* [Problem statement] Copy the entries word for word. Keep the pictures out.

Given data START

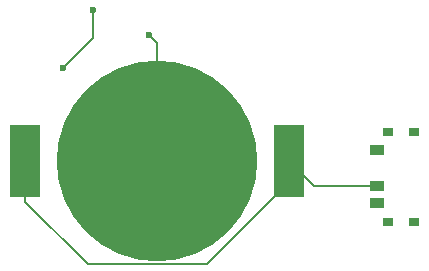
<source format=gbl>
G04 #@! TF.GenerationSoftware,KiCad,Pcbnew,7.0.1-0*
G04 #@! TF.CreationDate,2023-08-21T12:14:01+02:00*
G04 #@! TF.ProjectId,ghost,67686f73-742e-46b6-9963-61645f706362,rev?*
G04 #@! TF.SameCoordinates,Original*
G04 #@! TF.FileFunction,Copper,L4,Bot*
G04 #@! TF.FilePolarity,Positive*
%FSLAX46Y46*%
G04 Gerber Fmt 4.6, Leading zero omitted, Abs format (unit mm)*
G04 Created by KiCad (PCBNEW 7.0.1-0) date 2023-08-21 12:14:01*
%MOMM*%
%LPD*%
G01*
G04 APERTURE LIST*
G04 #@! TA.AperFunction,SMDPad,CuDef*
%ADD10R,2.560000X6.100000*%
G04 #@! TD*
G04 #@! TA.AperFunction,SMDPad,CuDef*
%ADD11C,17.000000*%
G04 #@! TD*
G04 #@! TA.AperFunction,SMDPad,CuDef*
%ADD12R,1.250000X0.900000*%
G04 #@! TD*
G04 #@! TA.AperFunction,SMDPad,CuDef*
%ADD13R,0.900000X0.800000*%
G04 #@! TD*
G04 #@! TA.AperFunction,ViaPad*
%ADD14C,0.600000*%
G04 #@! TD*
G04 #@! TA.AperFunction,Conductor*
%ADD15C,0.127000*%
G04 #@! TD*
G04 APERTURE END LIST*
D10*
X137610000Y-105230000D03*
X159950000Y-105230000D03*
D11*
X148780000Y-105230000D03*
D12*
X167345000Y-104330000D03*
X167345000Y-107330000D03*
X167345000Y-108830000D03*
D13*
X168320000Y-102780000D03*
X170520000Y-102780000D03*
X170520000Y-110380000D03*
X168320000Y-110380000D03*
D14*
X148080000Y-94580000D03*
X153340000Y-104630000D03*
X148780000Y-105230000D03*
X140770000Y-97360000D03*
X167345000Y-108830000D03*
X143320000Y-92440000D03*
D15*
X159950000Y-107000000D02*
X153010000Y-113940000D01*
X167345000Y-107330000D02*
X162050000Y-107330000D01*
X142880000Y-113940000D02*
X137610000Y-108670000D01*
X159950000Y-105230000D02*
X159950000Y-107000000D01*
X137610000Y-108670000D02*
X137610000Y-105230000D01*
X153010000Y-113940000D02*
X142880000Y-113940000D01*
X162050000Y-107330000D02*
X159950000Y-105230000D01*
X148780000Y-105230000D02*
X148780000Y-95280000D01*
X148780000Y-95280000D02*
X148080000Y-94580000D01*
X140770000Y-97360000D02*
X143320000Y-94810000D01*
X143320000Y-94810000D02*
X143320000Y-92440000D01*
M02*

</source>
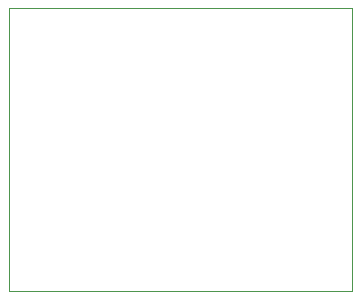
<source format=gbr>
%TF.GenerationSoftware,KiCad,Pcbnew,7.0.8-7.0.8~ubuntu22.04.1*%
%TF.CreationDate,2023-10-13T21:40:15+02:00*%
%TF.ProjectId,st_adap,73745f61-6461-4702-9e6b-696361645f70,rev?*%
%TF.SameCoordinates,Original*%
%TF.FileFunction,Profile,NP*%
%FSLAX46Y46*%
G04 Gerber Fmt 4.6, Leading zero omitted, Abs format (unit mm)*
G04 Created by KiCad (PCBNEW 7.0.8-7.0.8~ubuntu22.04.1) date 2023-10-13 21:40:15*
%MOMM*%
%LPD*%
G01*
G04 APERTURE LIST*
%TA.AperFunction,Profile*%
%ADD10C,0.100000*%
%TD*%
G04 APERTURE END LIST*
D10*
X193000000Y-94000000D02*
X222000000Y-94000000D01*
X222000000Y-94000000D02*
X222000000Y-118000000D01*
X193000000Y-118000000D02*
X193000000Y-94000000D01*
X222000000Y-118000000D02*
X193000000Y-118000000D01*
M02*

</source>
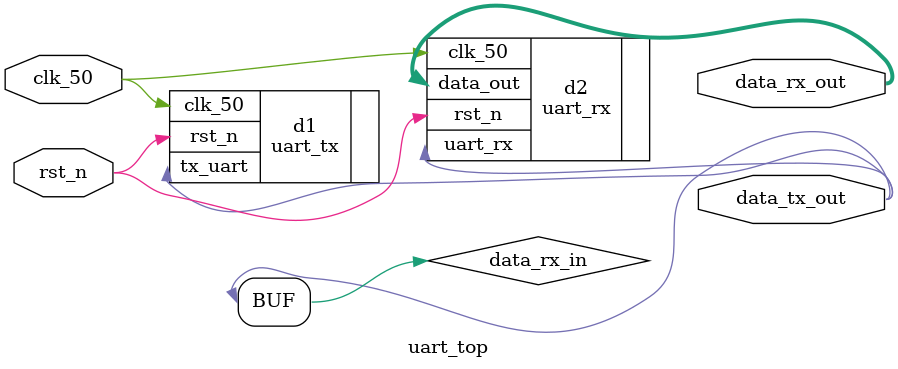
<source format=v>
module uart_top(clk_50, rst_n, data_tx_out, data_rx_out);
				input  clk_50, rst_n;
                output data_tx_out;
                output [7:0] data_rx_out;
                
wire data_rx_in;     

assign data_rx_in = data_tx_out;           
                
uart_tx d1(	
			.clk_50 	(clk_50),
        	.rst_n		(rst_n),
        	.tx_uart	(data_tx_out)
          );

uart_rx d2(
			.clk_50   (clk_50),
        	.rst_n    (rst_n),
        	.uart_rx  (data_rx_in),
        	.data_out (data_rx_out)
          );

endmodule

</source>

Given data END

* [Answer box]
<source format=gbl>
G04 #@! TF.GenerationSoftware,KiCad,Pcbnew,7.0.1-0*
G04 #@! TF.CreationDate,2023-08-21T12:14:01+02:00*
G04 #@! TF.ProjectId,ghost,67686f73-742e-46b6-9963-61645f706362,rev?*
G04 #@! TF.SameCoordinates,Original*
G04 #@! TF.FileFunction,Copper,L4,Bot*
G04 #@! TF.FilePolarity,Positive*
%FSLAX46Y46*%
G04 Gerber Fmt 4.6, Leading zero omitted, Abs format (unit mm)*
G04 Created by KiCad (PCBNEW 7.0.1-0) date 2023-08-21 12:14:01*
%MOMM*%
%LPD*%
G01*
G04 APERTURE LIST*
G04 #@! TA.AperFunction,SMDPad,CuDef*
%ADD10R,2.560000X6.100000*%
G04 #@! TD*
G04 #@! TA.AperFunction,SMDPad,CuDef*
%ADD11C,17.000000*%
G04 #@! TD*
G04 #@! TA.AperFunction,SMDPad,CuDef*
%ADD12R,1.250000X0.900000*%
G04 #@! TD*
G04 #@! TA.AperFunction,SMDPad,CuDef*
%ADD13R,0.900000X0.800000*%
G04 #@! TD*
G04 #@! TA.AperFunction,ViaPad*
%ADD14C,0.600000*%
G04 #@! TD*
G04 #@! TA.AperFunction,Conductor*
%ADD15C,0.127000*%
G04 #@! TD*
G04 APERTURE END LIST*
D10*
X137610000Y-105230000D03*
X159950000Y-105230000D03*
D11*
X148780000Y-105230000D03*
D12*
X167345000Y-104330000D03*
X167345000Y-107330000D03*
X167345000Y-108830000D03*
D13*
X168320000Y-102780000D03*
X170520000Y-102780000D03*
X170520000Y-110380000D03*
X168320000Y-110380000D03*
D14*
X148080000Y-94580000D03*
X153340000Y-104630000D03*
X148780000Y-105230000D03*
X140770000Y-97360000D03*
X167345000Y-108830000D03*
X143320000Y-92440000D03*
D15*
X159950000Y-107000000D02*
X153010000Y-113940000D01*
X167345000Y-107330000D02*
X162050000Y-107330000D01*
X142880000Y-113940000D02*
X137610000Y-108670000D01*
X159950000Y-105230000D02*
X159950000Y-107000000D01*
X137610000Y-108670000D02*
X137610000Y-105230000D01*
X153010000Y-113940000D02*
X142880000Y-113940000D01*
X162050000Y-107330000D02*
X159950000Y-105230000D01*
X148780000Y-105230000D02*
X148780000Y-95280000D01*
X148780000Y-95280000D02*
X148080000Y-94580000D01*
X140770000Y-97360000D02*
X143320000Y-94810000D01*
X143320000Y-94810000D02*
X143320000Y-92440000D01*
M02*

</source>
<source format=gbr>
%TF.GenerationSoftware,KiCad,Pcbnew,7.0.8-7.0.8~ubuntu22.04.1*%
%TF.CreationDate,2023-10-13T21:40:15+02:00*%
%TF.ProjectId,st_adap,73745f61-6461-4702-9e6b-696361645f70,rev?*%
%TF.SameCoordinates,Original*%
%TF.FileFunction,Profile,NP*%
%FSLAX46Y46*%
G04 Gerber Fmt 4.6, Leading zero omitted, Abs format (unit mm)*
G04 Created by KiCad (PCBNEW 7.0.8-7.0.8~ubuntu22.04.1) date 2023-10-13 21:40:15*
%MOMM*%
%LPD*%
G01*
G04 APERTURE LIST*
%TA.AperFunction,Profile*%
%ADD10C,0.100000*%
%TD*%
G04 APERTURE END LIST*
D10*
X193000000Y-94000000D02*
X222000000Y-94000000D01*
X222000000Y-94000000D02*
X222000000Y-118000000D01*
X193000000Y-118000000D02*
X193000000Y-94000000D01*
X222000000Y-118000000D02*
X193000000Y-118000000D01*
M02*

</source>
<source format=v>
module uart_top(clk_50, rst_n, data_tx_out, data_rx_out);
				input  clk_50, rst_n;
                output data_tx_out;
                output [7:0] data_rx_out;
                
wire data_rx_in;     

assign data_rx_in = data_tx_out;           
                
uart_tx d1(	
			.clk_50 	(clk_50),
        	.rst_n		(rst_n),
        	.tx_uart	(data_tx_out)
          );

uart_rx d2(
			.clk_50   (clk_50),
        	.rst_n    (rst_n),
        	.uart_rx  (data_rx_in),
        	.data_out (data_rx_out)
          );

endmodule

</source>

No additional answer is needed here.